8. Hukuk Dairesi 2019/5642 E. , 2019/10446 K.
'İçtihat Metni'
DAVA TÜRÜ : Vakıf (Genel Kurul Kararının İptali)
MAHKEMESİ : İstanbul Anadolu 22. Asliye Hukuk Mahkemesi
Taraflar arasında görülen ve yukarıda açıklanan davada yapılan yargılama sonunda İstanbul Anadolu 22. Asliye Hukuk Mahkemesi hükmüne karşı, bir kısım davacı vekilleri tarafından ayrı ayrı istinaf yoluna başvurulması sonunda İstanbul Bölge Adliye Mahkemesi 4. Hukuk Dairesince istinaf başvurusunun usulen kabulü ile İlk Derece Mahkemesinin kararın kaldırılması ve dosyanın yeniden yargılama yapılmak üzere mahkemesine iadesine kesin olarak karar verilmiş, hükmün davalılar vekili tarafından temyiz edilmesi üzerine İstanbul Bölge Adliye Mahkemesi 4. Hukuk Dairesince bu kez 11.09.2019 tarihli ek kararla temyiz yoluna başvurma dilekçesinin reddine karar verilmiştir.
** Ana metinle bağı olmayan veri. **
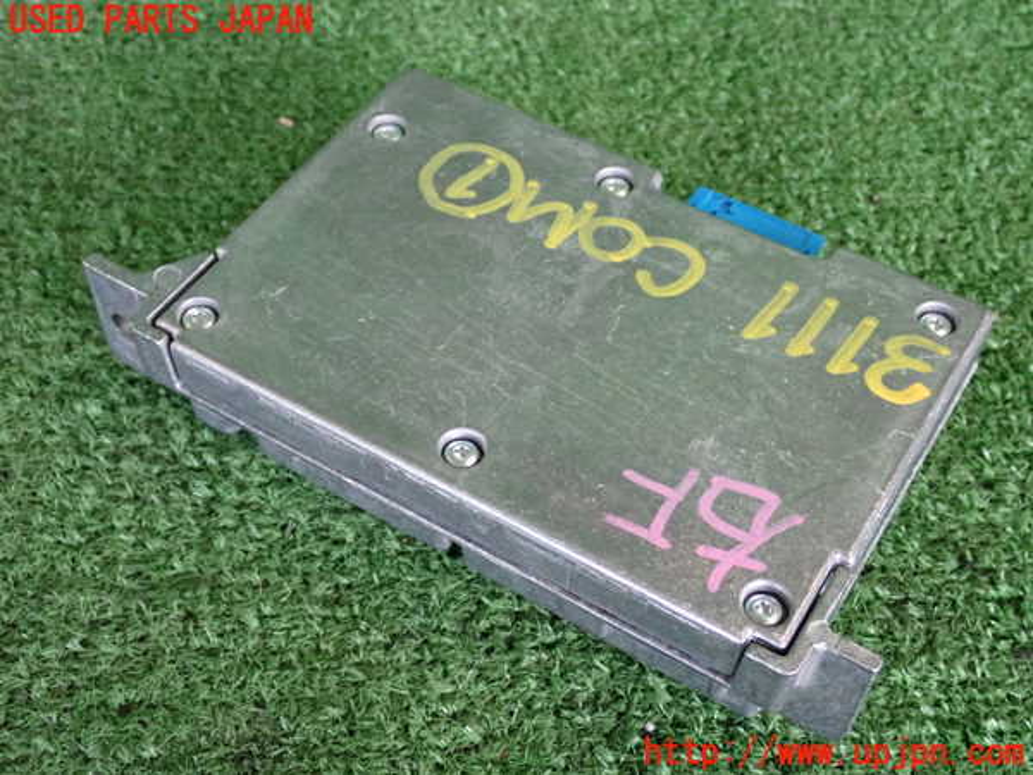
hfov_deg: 38.2
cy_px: 388
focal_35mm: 50
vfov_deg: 29.1
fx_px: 1492
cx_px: 516
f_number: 3.2
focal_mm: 9.01
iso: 1000
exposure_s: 1/125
Bu defa temyizin reddi kararının Yargıtayca incelenmesi davalılar vekili tarafından istenilmiştir. Dosya incelendi, gereği düşünüldü.
KARAR
Asıl dava dilekçesinde davalı vakfın 18.05.2013 tarihli olağanüstü genel kurul toplantısında alınan Vakıf Senedinin 36. maddesinin değiştirilmesine dair kararın iptaline, birleşen dava dilekçesinde ise aynı toplantıda alınan kararların tamamının iptaline karar verilmesi istenmiştir.
İlk Derece Mahkemesince yapılan yargılama sonunda davanın reddine karar verilmiş, karara karşı bir kısım davacılar vekili tarafından ayrı ayrı istinaf yoluna başvurulmuş, İstanbul Bölge Adliye Mahkemesi 4. Hukuk Dairesince istinaf başvurusunun kabulü ile İlk Derece Mahkemesi kararının kaldırılmasına karar verilmiştir.
Bölge Adliye Mahkemesinin, İlk Derece Mahkemesi kararının kaldırılmasına dair kararını davalılar vekilinin temyiz etmesi üzerine ise verilen kararın kesin nitelikte olduğu gerekçesi ile temyiz dilekçesinin reddine karar verilmiş, davalılar vekili tarafından bu defa ek karar temyiz edilmiştir.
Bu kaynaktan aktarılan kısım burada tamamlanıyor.